Our customers tell us that they are seeing a reduction in energy costs as a result of this program and, in some instances, they are seeing increases in unit efficiency and extension of equipment life. Last year our Embedded Specialty Maintenance program logged more than 600,000 hours at several refineries around the country. We’re quite proud of it and plan to expand it.
Bill: I’m proud of the millions we’ve invested in technology. Our Sulphur, La., shop has robotic welding equipment used for overlay and clad restoration. We use specialized electroslag weld strip technology that gives our craftsmen the ability to work with higher alloys, like 1.25-inch and 2.25-inch chrome, stainless and high-nickel alloys.
Our Beaumont shop’s specialized machining and drilling center is equipped with state-of-the-art machine tools that allow us to machine12 tubesheets up to 13.5-inches thick simultaneously. We can now produce all the components for replacement or new tube bundles in hours not days.
This is also a relationship business and we have built terrific working partnerships with our customers. Our engineers routinely consult with some of the world’s leading refiners to design highly specialized components that address process challenges. Together we have come up with innovative, proprietary designs that improve the efficiency of new or existing equipment. In some cases we have exclusive license arrangements that allow us to share these developments with other customers.
The challenging economy both in the U.S. and globally is taking its toll on the refining and petrochemical industries. How is Ohmstede adjusting?
Doug: Like everyone, we’ve been hampered by overall economic conditions. and we’ve postponed some planned projects until we can determine what the recovery will look like. We believe that the fundamentals of the industrial services industry are strong, and once trucking and consumer gasoline consumption pick back up, a rebound for us will follow.
Bill: Our customers are cutting back, too, and have to do more with tighter budgets. Therefore they expect us to come up with creative solutions to help them meet maintenance challenges.

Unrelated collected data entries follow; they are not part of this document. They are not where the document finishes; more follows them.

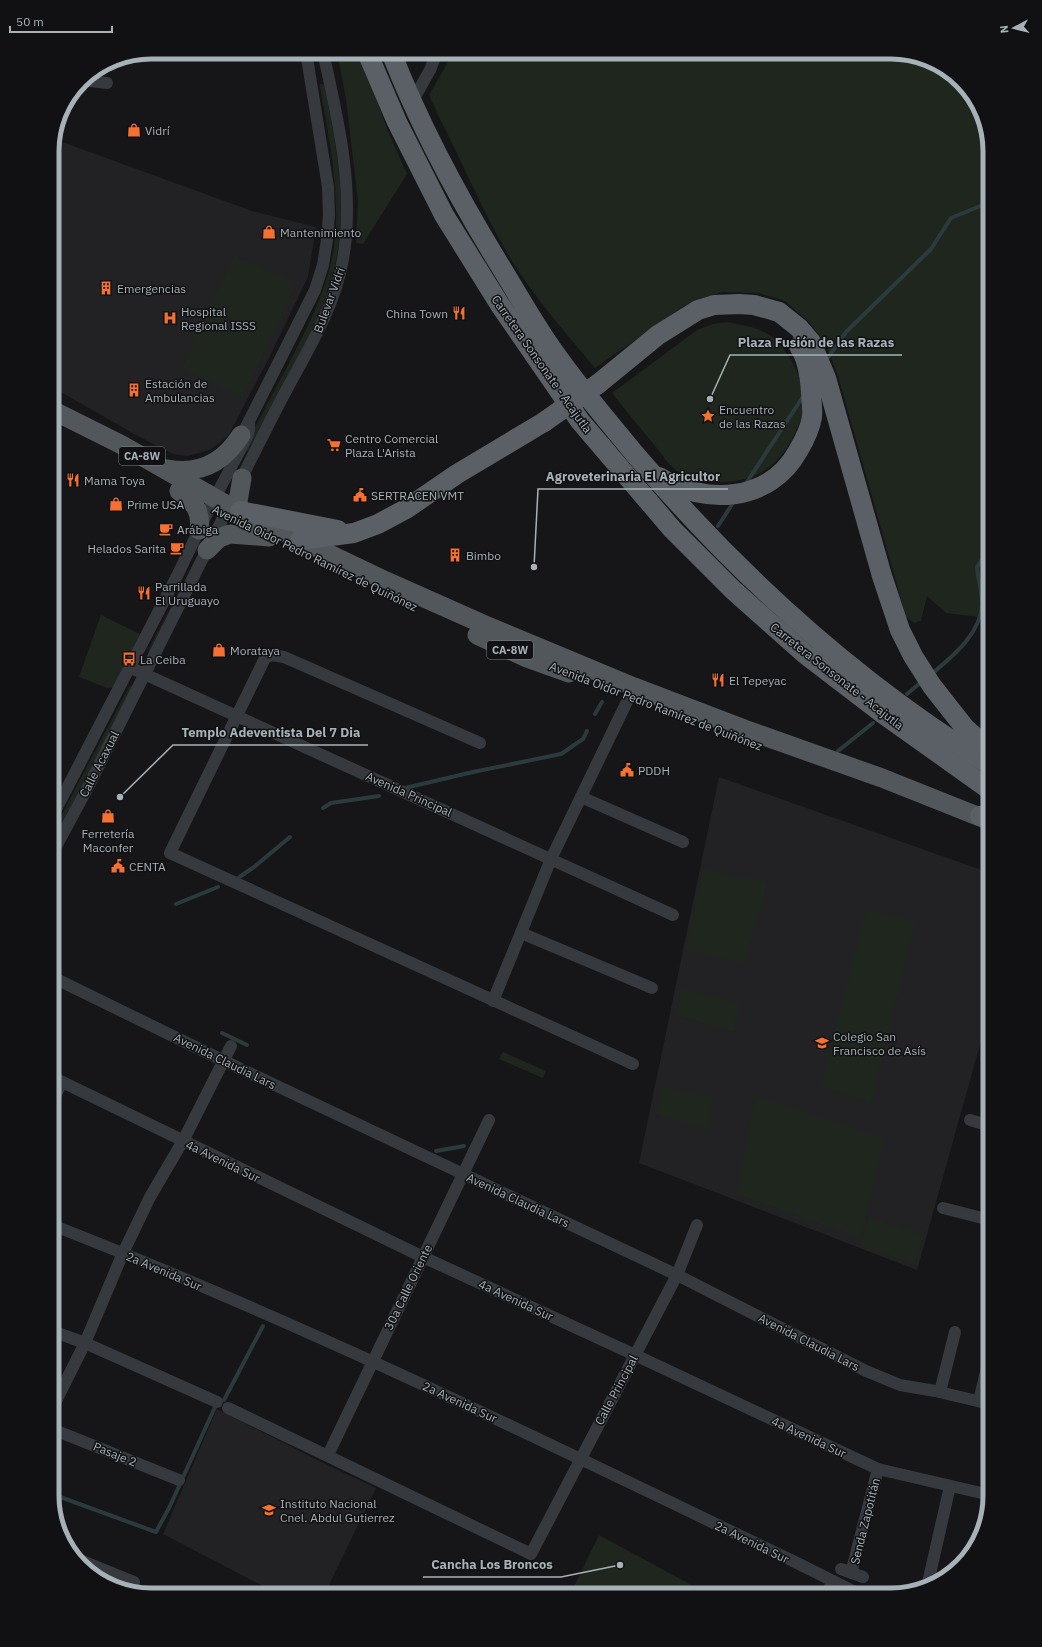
<svg xmlns="http://www.w3.org/2000/svg" width="1042" height="1647" font-family="'IBM Plex Sans',sans-serif">
<style>
.built{fill:#222225}
.green{fill:#1f261d}
.water{fill:#2b3a3c}
.lines{fill:none;stroke-linecap:round;stroke-linejoin:round}
.stream{stroke:#2b3a3c;stroke-width:4}
.minor{stroke:#36393d;stroke-width:12}
.primary{stroke:#52575c;stroke-width:19}
.trunk{stroke:#5a6065;stroke-width:20}
.trunk-bridge{stroke:#5a6065;stroke-width:20}
.labels{text-anchor:middle;dominant-baseline:central;stroke-width:3;stroke-linejoin:round;paint-order:stroke}
.shield{fill:#111113;stroke:#7a8286;stroke-width:1}
.shield-label{font-size:11px;font-weight:bold;fill:#a7b2b8}
.poi-label{font-size:12px;fill:#a7b2b8;stroke:#111113;text-anchor:start}
.street-label{font-size:12px;fill:#a7b2b8;stroke:#111113}
.rim{fill:none;stroke:#a7b2b8;stroke-width:5}
.leader{fill:none;stroke:#a7b2b8;stroke-width:1.5}
.callout-dot{fill:#a7b2b8;stroke:#111113;stroke-width:1.5}
.callout-label{font-size:13px;text-anchor:middle;font-weight:bold;fill:#a7b2b8;stroke:#111113;stroke-width:3;stroke-linejoin:round;paint-order:stroke}
</style>
<rect width="100%" height="100%" fill="#161618"/>
<g class="built">
<polygon points="54,139 252,211 316,227 308,277 268,360 228,436 210,450 187,456 173,454 136,435 52,387 52,145"/>
<polygon points="719,777 990,873 990,1009 917,1270 639,1163"/>
<polygon points="217,1409 321,1462 376,1488 324,1595 280,1595 163,1534"/>
</g>
<g class="green">
<polygon points="337,52 359,52 388,131 407,174 363,244 356,243 358,201 346,99"/>
<path d="M 452,52 L 897,52 L 946,69 L 980,107 L 990,151 L 990,610 L 987,618 L 946,613 L 927,596 L 921,621 L 914,623 L 906,617 L 838,376 L 826,345 L 810,323 L 785,301 L 758,293 L 722,292 L 699,299 L 684,306 L 595,368 C 569,337 542,306 519,272 C 487,223 465,167 438,115 L 429,95 L 449,60 Z"/>
<path d="M 320,84 L 323,84 L 325,86 C 334,139 347,194 338,249 C 331,297 308,339 285,381 C 273,404 260,428 248,451 L 244,449 C 258,421 273,393 288,365 C 307,328 328,289 334,247 C 341,193 329,139 320,87 Z"/>
<polygon points="234,255 296,284 243,397 182,368"/>
<path d="M 728,322 C 742,325 756,327 768,334 C 776,338 782,347 787,354 C 800,371 807,395 802,416 C 801,422 797,428 795,433 C 780,465 758,481 722,482 C 706,483 689,480 676,470 C 668,465 662,454 656,447 C 641,429 626,411 612,393 L 697,330 L 713,324 Z"/>
<polygon points="183,584 149,652 149,648"/>
<polygon points="101,615 140,634 114,687 107,688 79,677"/>
<polygon points="130,685 132,686 133,688 52,843 52,833"/>
<polygon points="702,869 768,882 744,964 686,950"/>
<polygon points="866,909 916,921 871,1103 821,1087"/>
<polygon points="680,988 740,1003 733,1032 677,1016"/>
<polygon points="503,1052 546,1071 543,1078 499,1059"/>
<polygon points="662,1086 713,1098 709,1129 656,1115"/>
<polygon points="756,1096 885,1139 861,1238 736,1194"/>
<polygon points="869,1218 924,1235 915,1264 860,1246"/>
<polygon points="599,1535 710,1595 570,1595"/>
</g>
<polygon class="water" points="421,1590 432,1591 447,1595 404,1595"/>
<g class="lines">
<g class="stream">
<polyline points="827,359 846,332 931,249 951,218 990,202"/>
<polyline points="745,485 804,395"/>
<polyline points="718,526 733,503"/>
<path d="M 934,672 C 954,655 981,633 982,604 C 982,592 978,579 977,567 L 990,549"/>
<polyline points="907,694 920,683"/>
<polyline points="595,714 602,702"/>
<polyline points="838,751 873,723"/>
<polyline points="405,788 473,772 561,754 583,739 587,731"/>
<polyline points="323,808 331,803 379,796"/>
<polyline points="238,878 254,867 290,837"/>
<polyline points="176,904 218,887"/>
<polyline points="222,1033 247,1045"/>
<polyline points="436,1151 464,1146"/>
<polyline points="224,1400 263,1326"/>
<polyline points="52,1494 156,1532 170,1506 215,1407"/>
</g>
<g class="minor">
<polyline points="82,80 107,83"/>
<polyline points="412,102 430,70 437,52"/>
<polyline points="245,429 315,290 323,265 327,240 329,215 328,187 306,52"/>
<path d="M 239,483 C 255,452 270,420 287,389 C 309,348 335,306 343,259 C 355,190 338,119 323,52"/>
<polyline points="129,667 673,915"/>
<polyline points="480,743 284,657 272,655 265,658 170,853 633,1064"/>
<polyline points="581,797 683,842"/>
<polyline points="52,817 177,576 210,507 247,437 249,430 249,421"/>
<polyline points="52,854 87,789 232,500"/>
<polyline points="521,933 652,988"/>
<polyline points="52,977 224,1061 677,1275 866,1371 900,1385 935,1391 990,1404"/>
<polyline points="493,1001 551,859 634,687"/>
<polyline points="52,1077 423,1257 635,1355 878,1469 990,1495"/>
<polyline points="52,1102 62,1082"/>
<polyline points="970,1120 990,1126"/>
<polyline points="943,1208 990,1220"/>
<path d="M 52,1225 C 306,1324 551,1445 797,1563 L 861,1595"/>
<polyline points="52,1331 85,1343 217,1402"/>
<polyline points="940,1392 955,1332"/>
<polyline points="979,1401 990,1355"/>
<polyline points="228,1408 531,1554 677,1275 697,1225"/>
<polyline points="52,1409 85,1343 123,1253 150,1197 184,1139 231,1046"/>
<polyline points="52,1429 179,1480"/>
<polyline points="328,1455 489,1120"/>
<polyline points="80,1560 134,1582 131,1590"/>
<polyline points="841,1569 863,1577"/>
<polyline points="851,1573 878,1469"/>
<polyline points="927,1587 950,1486"/>
<polyline points="826,1595 833,1581"/>
</g>
<g class="primary">
<polyline points="52,410 122,445 229,506 386,581 485,625 634,687 744,729 882,778 990,821"/>
<path d="M 168,469 C 200,475 224,462 241,435"/>
<path d="M 179,491 C 194,503 202,510 199,530"/>
<polyline points="240,511 238,501 242,478"/>
<polyline points="207,550 219,538 230,534 269,537"/>
<polyline points="477,635 527,658 569,673"/>
</g>
<g class="trunk">
<polyline points="367,52 397,122 444,215 500,305 580,421 672,529 733,590 805,654 882,713 990,790"/>
<path d="M 391,52 C 421,129 460,201 504,272 C 521,300 537,329 557,356 C 581,390 608,421 634,453 C 736,573 855,682 990,765"/>
<polyline points="598,384 658,335 698,310 714,305 739,304 754,305 779,312 799,328 811,342 826,378 882,576 900,630 913,656 932,686 965,728 990,750"/>
<path d="M 659,477 C 705,506 770,502 798,451 C 804,441 810,429 812,417 C 813,409 811,400 811,392 C 810,377 808,359 799,346"/>
<polyline points="240,511 338,530"/>
<polyline points="300,540 354,533 378,524 406,509 457,474 544,422"/>
<polyline points="980,816 990,814"/>
</g>
<polyline class="trunk-bridge" points="544,422 598,384"/>
</g>
<defs>
<g id="shop-bare" transform="scale(1.08)"><path d="M-5-2.5h2.3a2.7 3.5 0 0 1 5.4 0H5L5.5 6h-11ZM-1.5-2.5h3a1.5 2.3 0 0 0-3 0Z" fill="#f47131" stroke="#111113" stroke-width="2.5" paint-order="stroke"/></g>
<g id="building-bare" transform="scale(1.08)"><path d="M-4-6H4V6H1V3H-1V6H-4ZM-2.5-4.3h1.7v1.8h-1.7ZM.8-4.3h1.7v1.8H.8ZM-2.5-1h1.7V.8h-1.7ZM.8-1h1.7V.8H.8Z" fill="#f47131" stroke="#111113" stroke-width="2.5" paint-order="stroke"/></g>
<g id="restaurant-bare" transform="scale(1.08)"><path d="M-5-6h1v4h1v-4h1v4h1v-4h1v5L-1.5 .5V6h-2V.5L-5-1ZM5-6V6H3V1.5H1.5Q1.5-4 5-6Z" fill="#f47131" stroke="#111113" stroke-width="2.5" paint-order="stroke"/></g>
<g id="hospital-bare" transform="scale(1.08)"><path d="M-5-5h3v3.5h4V-5h3V5h-3V1.5h-4V5h-3Z" fill="#f47131" stroke="#111113" stroke-width="2.5" paint-order="stroke"/></g>
<g id="sight-bare" transform="scale(1.08)"><path d="M0-6L1.8-2.2L6-1.7L2.9 1.2L3.7 5.4L0 3.3L-3.7 5.4L-2.9 1.2L-6-1.7L-1.8-2.2Z" fill="#f47131" stroke="#111113" stroke-width="2.5" paint-order="stroke"/></g>
<g id="supermarket-bare" transform="scale(1.08)"><path d="M-6-5.5h2.5l.6 2H6L4.5 2H-2.5L-4.4-4H-6ZM-1.5 3.2a1.3 1.3 0 1 0 .1 0ZM3 3.2a1.3 1.3 0 1 0 .1 0Z" fill="#f47131" stroke="#111113" stroke-width="2.5" paint-order="stroke"/></g>
<g id="civic-bare" transform="scale(1.08)"><path d="M-.6-6.5H3V-4.5H.6V-3L4-1V1h2V6H-6V1h2V-1L-.6-3ZM-1.2 2.5V6h2.4V2.5Z" fill="#f47131" stroke="#111113" stroke-width="2.5" paint-order="stroke"/></g>
<g id="cafe-bare" transform="scale(1.08)"><path d="M-5.5-4.5H6V0H3Q3 3.5 0 3.5H-2.5Q-5.5 3.5-5.5 0ZM3-3.2v2h1.7v-2ZM-6 4.5H4V6H-6Z" fill="#f47131" stroke="#111113" stroke-width="2.5" paint-order="stroke"/></g>
<g id="bus-bare" transform="scale(1.08)"><path d="M-5-6H5V4H4V6H2V4H-2V6H-4V4H-5ZM-3.5-4V0h7V-4ZM-3.5 1.2v1.5H-2V1.2ZM2 1.2v1.5H3.5V1.2Z" fill="#f47131" stroke="#111113" stroke-width="2.5" paint-order="stroke"/></g>
<g id="school-bare" transform="scale(1.08)"><path d="M0-5L7-2L0 1L-7-2ZM-4 1L0 2.5L4 1V4Q0 6-4 4Z" fill="#f47131" stroke="#111113" stroke-width="2.5" paint-order="stroke"/></g>
</defs>
<g fill-rule="evenodd">
<use href="#shop-bare" x="134" y="130"/>
<use href="#shop-bare" x="269" y="232"/>
<use href="#building-bare" x="106" y="288"/>
<use href="#restaurant-bare" x="459" y="313"/>
<use href="#hospital-bare" x="170" y="318"/>
<use href="#building-bare" x="134" y="390"/>
<use href="#sight-bare" x="708" y="416"/>
<use href="#supermarket-bare" x="334" y="445"/>
<use href="#restaurant-bare" x="73" y="480"/>
<use href="#civic-bare" x="360" y="495"/>
<use href="#shop-bare" x="116" y="504"/>
<use href="#cafe-bare" x="166" y="529"/>
<use href="#cafe-bare" x="177" y="548"/>
<use href="#building-bare" x="455" y="555"/>
<use href="#restaurant-bare" x="144" y="593"/>
<use href="#shop-bare" x="219" y="650"/>
<use href="#bus-bare" x="129" y="659"/>
<use href="#restaurant-bare" x="718" y="680"/>
<use href="#civic-bare" x="627" y="770"/>
<use href="#shop-bare" x="108" y="816"/>
<use href="#civic-bare" x="118" y="866"/>
<use href="#school-bare" x="822" y="1043"/>
<use href="#school-bare" x="269" y="1510"/>
</g>
<g class="labels">
<g class="shield">
<rect x="119" y="447" width="46" height="18" rx="3"/>
<rect x="487" y="641" width="46" height="18" rx="3"/>
</g>
<g class="shield-label">
<text x="142" y="456">CA-8W</text>
<text x="510" y="650">CA-8W</text>
</g>
<g class="poi-label">
<text x="145" y="130">Vidrí</text>
<text x="280" y="232">Mantenimiento</text>
<text x="117" y="288">Emergencias</text>
<text x="181" y="311">Hospital<tspan x="181" dy="14">Regional ISSS</tspan></text>
<text x="448" y="313" text-anchor="end">China Town</text>
<text x="145" y="383">Estación de<tspan x="145" dy="14">Ambulancias</tspan></text>
<text x="719" y="409">Encuentro<tspan x="719" dy="14">de las Razas</tspan></text>
<text x="345" y="438">Centro Comercial<tspan x="345" dy="14">Plaza L'Arista</tspan></text>
<text x="84" y="480">Mama Toya</text>
<text x="371" y="495">SERTRACEN VMT</text>
<text x="127" y="504">Prime USA</text>
<text x="177" y="529">Arábiga</text>
<text x="166" y="548" text-anchor="end">Helados Sarita</text>
<text x="466" y="555">Bimbo</text>
<text x="155" y="586">Parrillada<tspan x="155" dy="14">El Uruguayo</tspan></text>
<text x="230" y="650">Morataya</text>
<text x="140" y="659">La Ceiba</text>
<text x="729" y="680">El Tepeyac</text>
<text x="638" y="770">PDDH</text>
<text x="108" y="833" text-anchor="middle">Ferretería<tspan x="108" dy="14">Maconfer</tspan></text>
<text x="129" y="866">CENTA</text>
<text x="833" y="1036">Colegio San<tspan x="833" dy="14">Francisco de Asís</tspan></text>
<text x="280" y="1503">Instituto Nacional<tspan x="280" dy="14">Cnel. Abdul Gutierrez</tspan></text>
</g>
<g class="street-label">
<text transform="translate(329 300) rotate(-70)">Bulevar Vidri</text>
<text transform="translate(542 364) rotate(55)">Carretera Sonsonate - Acajutla</text>
<text transform="translate(315 558) rotate(26)">Avenida Oidor Pedro Ramírez de Quiñónez</text>
<text transform="translate(837 676) rotate(38)">Carretera Sonsonate - Acajutla</text>
<text transform="translate(656 706) rotate(21)">Avenida Oidor Pedro Ramírez de Quiñónez</text>
<text transform="translate(99 764) rotate(-63)">Calle Acaxual</text>
<text transform="translate(409 794) rotate(24)">Avenida Principal</text>
<text transform="translate(225 1061) rotate(26)">Avenida Claudia Lars</text>
<text transform="translate(223 1161) rotate(26)">4a Avenida Sur</text>
<text transform="translate(518 1200) rotate(25)">Avenida Claudia Lars</text>
<text transform="translate(164 1271) rotate(23)">2a Avenida Sur</text>
<text transform="translate(408 1287) rotate(-64)">30a Calle Oriente</text>
<text transform="translate(516 1300) rotate(25)">4a Avenida Sur</text>
<text transform="translate(809 1342) rotate(27)">Avenida Claudia Lars</text>
<text transform="translate(616 1390) rotate(-62)">Calle Principal</text>
<text transform="translate(460 1402) rotate(25)">2a Avenida Sur</text>
<text transform="translate(809 1437) rotate(25)">4a Avenida Sur</text>
<text transform="translate(115 1454) rotate(22)">Pasaje 2</text>
<text transform="translate(865 1521) rotate(-76)">Senda Zapotitán</text>
<text transform="translate(752 1542) rotate(26)">2a Avenida Sur</text>
</g>
</g>
<path d="M0 0H1042V1647H0ZM151 59H891A92 92 0 0 1 983 151V1496A92 92 0 0 1 891 1588H151A92 92 0 0 1 59 1496V151A92 92 0 0 1 151 59Z" fill="#111113" fill-rule="evenodd"/>
<path class="rim" d="M151 59H891A92 92 0 0 1 983 151V1496A92 92 0 0 1 891 1588H151A92 92 0 0 1 59 1496V151A92 92 0 0 1 151 59Z"/>
<path class="leader" d="M710 399L730 355H902M534 567L538 489H728M120 797L173 745H368M620 1565L561 1577H423"/>
<g class="callout-dot">
<circle cx="710" cy="399" r="4"/>
<circle cx="534" cy="567" r="4"/>
<circle cx="120" cy="797" r="4"/>
<circle cx="620" cy="1565" r="4"/>
</g>
<g class="callout-label">
<text x="816" y="347">Plaza Fusión de las Razas</text>
<text x="633" y="481">Agroveterinaria El Agricultor</text>
<text x="271" y="737">Templo Adeventista Del 7 Dia</text>
<text x="492" y="1569">Cancha Los Broncos</text>
</g>
<g transform="translate(1014 28) rotate(263)" stroke="#111113" stroke-width="3" paint-order="stroke">
<path d="M0-3L7 15L0 10L-7 15Z" fill="#a7b2b8"/>
<text y="-6" font-size="11" font-weight="bold" text-anchor="middle" fill="#a7b2b8">N</text>
</g>
<path d="M10 26v6h102v-6" fill="none" stroke="#a7b2b8" stroke-width="2"/>
<text x="16" y="26" font-size="12" fill="#a7b2b8" stroke="#111113" stroke-width="3" paint-order="stroke">50 m</text>
</svg>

For example, one of our customers was near the end of a large refinery turnaround and discovered they needed to replace five additional heat exchanger bundles within 10 days in order to stay on schedule. Our competitors told them that it would take 8 to 10 weeks to manufacture the five 50-inch diameter bundles that each contained 1,300 tubes. They called us and we went to work simultaneously using the resources of our Redman shop in Torrance, Calif. and our Beaumont shop to build five new bundles in only six days. We delivered them two days ahead of schedule including transportation time. Timing is everything in this business.